The below text, entitled ” Making it quick and easy to report replications”, appears in The Psychologist in their May opinion special on replication and was written by Alex O. Holcombe and Hal Pashler.
What proportion of the statistically significant empirical findings reported in psychological journals are not real? That is, for how many is there actually no phenomenon in the world resembling the one reported?
The intention of our basic statistical practices is to place a small cap on the proportion of errors we are willing to tolerate in our literature, namely the alpha level we use in our statistics – typically 5 per cent. The alpha level is the maximum probability for a published study that an effect at least as large as the one measured could have occurred if there were actually no effect present. This ought to place an upper bound on the proportion of spurious results appearing in our literature. But it doesn’t work.
One of the biggest reasons is publication bias: the fact that scientists are much more likely to publish significant findings than they are to report null effects. There are a host of reasons for this practice, some of them reflecting confusions about statistics, some reflecting editorial tastes that may
have some merit. We also know that researchers who find non-significant results tend not to publish them, probably because they are both difficult to publish and there is little reward for doing so.
To see how this publication bias can lead to a literature infested with error, imagine that 1000 investigators each conduct a study looking for a difference, and a difference actually exists in, say, 10 per cent of these studies, or 100 cases. If the investigations have a power of .5, then 50 of these differences will be discovered.
Of the 900 studies performed looking for effects that do not exist, 5 per cent or 45 will succeed. The result, then, will be that 45 out of 95 significant results (47 per cent) will be type 1 errors. As Joe Simmons and colleagues (2011) recently pointed out in Psychological Science, hidden flexibility in data analysis and presentation is likely to inflate the rate of type 1 errors still further.
The harm done by publication bias has been recognised since at least 1959, when Theodore Sterling canvassed 294 psychology papers and found that 286 of them reported a positive result. Thirty-seven years later, Sterling re-evaluated the literature and concluded that little had changed. Indeed, the problem appears to be getting worse, and not just in psychology. The title of a recent paper in Scientometrics by Fanelli (2012) declares ‘Negative results are disappearing from most disciplines and countries’ based on an analysis of various scientific fields.
The problem is so bad that after a series of calculations involving some additional considerations, John Ioannidis concluded in a 2005 paper that ‘most published research findings are false’. Although the estimate of error depends on several unknowns regarding the proportion of effects being looked for which actually exist, statistical power, and so forth, Ioannidis’ conclusion is, unfortunately and disturbingly, quite reasonable.

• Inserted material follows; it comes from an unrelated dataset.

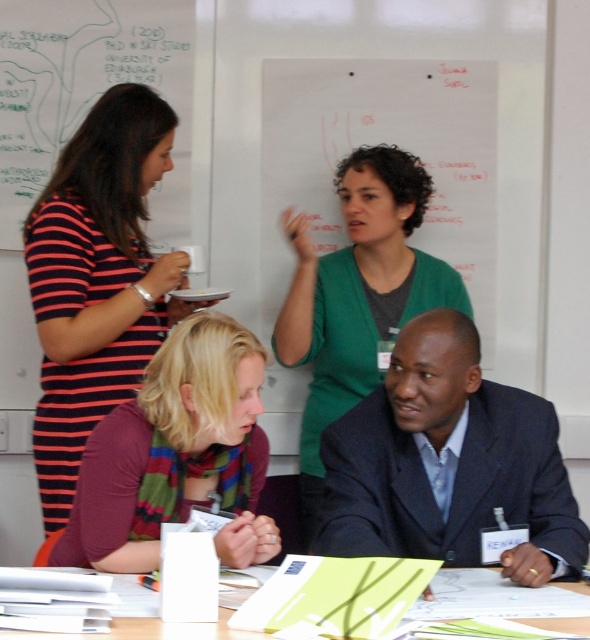
You are organizing a meeting and need to retrieve the green paper at lower center. Can you reach it without moving the green matte sweater at upper center?

The green matte sweater at upper center is positioned over the green paper at lower center, so you cannot reach the green paper at lower center without moving the green matte sweater at upper center.

You are sitting at the table in the scene and want to hand a document to the person wearing the dark blue suit at center and the multicolored scarf at center. Which person is closer to your left side?

The multicolored scarf at center is to the left of the dark blue suit at center, so the person wearing the multicolored scarf at center is closer to your left side.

Given that the incentives for publishing null results are modest, we must make it easy and quick for scientists to report them. The traditional system of journal article cover-letter writing, submission, rejection, repeat until sent out for review, wait for reviews, revise, and write rejoinders to reviewers is far too consuming of researchers’ time.
To provide a quick way to report replication studies, we have created, together with Bobbie Spellman and Sean Kang, a new website called PsychFileDrawer.org. The site is designed specifically for replications of previously published studies, as this allows the reporting process to be quick. In the case of exact replications, for instance, researchers can simply indicate that their methodology was identical to the published study. When their method differs somewhat, they can report only the differences. Researchers are invited to report the results in as much detail as they can, but we believe even those who simply report the main effect and associated statistics are making a valuable contribution to the researcher community.

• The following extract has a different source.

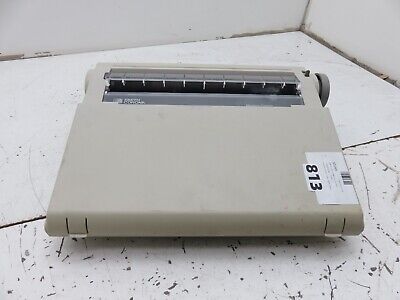
The height and width of the screenshot is (300, 400). In order to click on typewriter cover in this screenshot , I will do `click(184, 158)`.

In addition to allowing researchers to report their method and results, a forum is provided for users to discuss each report. The website further allows users to vote on ‘What are important studies that your field of Psychology gives credence to, but which – as far as you know – have not been replicated in any published follow-up work?’ Each registered user is allowed up to three votes. As of this writing, the study with the most votes is entitled ‘Improving fluid intelligence with training on working memory’, which was published in PNAS in 2008. As the list solidifies, we hope it will encourage investigators to conduct replications of these studies and report the results on the site.

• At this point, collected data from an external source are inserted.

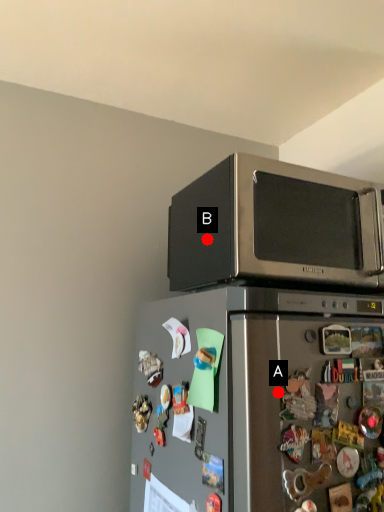
Question: Two points are circled on the image, labeled by A and B beside each circle. Among these points, which one is farthest from the camera?

Choices:
 (A) A is further
 (B) B is further

Answer: (B)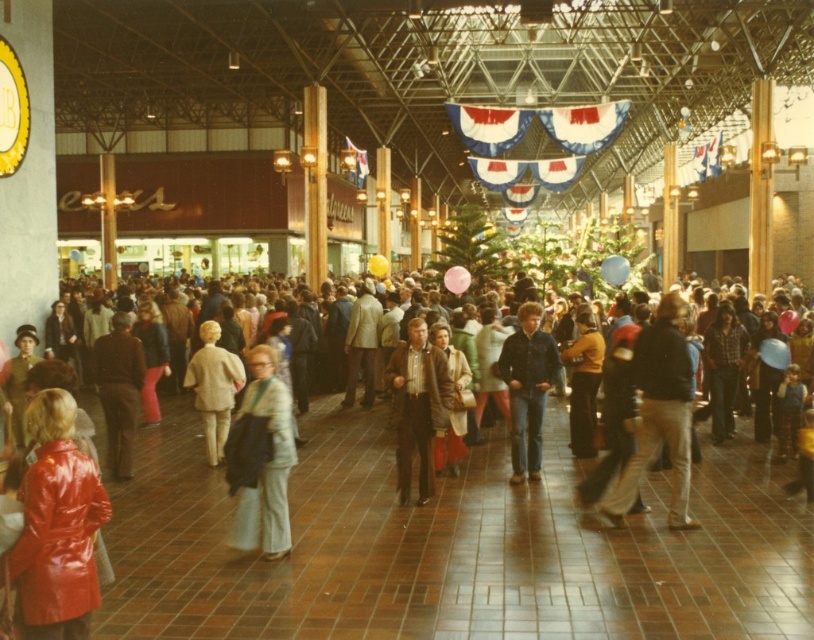
Which is in front, point (694, 522) or point (502, 353)?

Positioned in front is point (694, 522).

Is point (663, 371) behind point (517, 429)?

No, (663, 371) is closer to viewer.

Where is `light brown leather jacket at center`? This screenshot has height=640, width=814. light brown leather jacket at center is located at coordinates (659, 413).

Image resolution: width=814 pixels, height=640 pixels. Find the location of `light brown leather jacket at center`. light brown leather jacket at center is located at coordinates (659, 413).

Based on the photo, is shiny red coat at lower left behind brown leather jacket at center?

No, it is in front of brown leather jacket at center.

Find the location of a particular element. The width and height of the screenshot is (814, 640). shiny red coat at lower left is located at coordinates [x=57, y=525].

Which of these two, brown leather jacket at center or light beige coat at center, stands taller?

brown leather jacket at center

Is brown leather jacket at center to the right of light beige coat at center from the viewer's perspective?

Yes, brown leather jacket at center is to the right of light beige coat at center.

Does point (392, 364) come farther from viewer compared to point (208, 410)?

No, it is not.

Identify the location of brown leather jacket at center. The width and height of the screenshot is (814, 640). (418, 406).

The most novel feature of PsychFileDrawer is an ‘article-specific networking tool’ designed for users who are timid about posting their findings or who simply wish to connect with others interested in a particular published finding about which nothing is yet posted to PsychFileDrawer. With this feature, users register their interest in learning about unpublished replication attempts relating to a particular study; whenever other users express interest in the same study, the website automatically puts these users in touch with each other via e-mail so they can discuss their experiences and hopefully post their results on the site.
The website is still in beta testing and we continue to add new features. We hope readers will visit and provide suggestions for how it might be improved.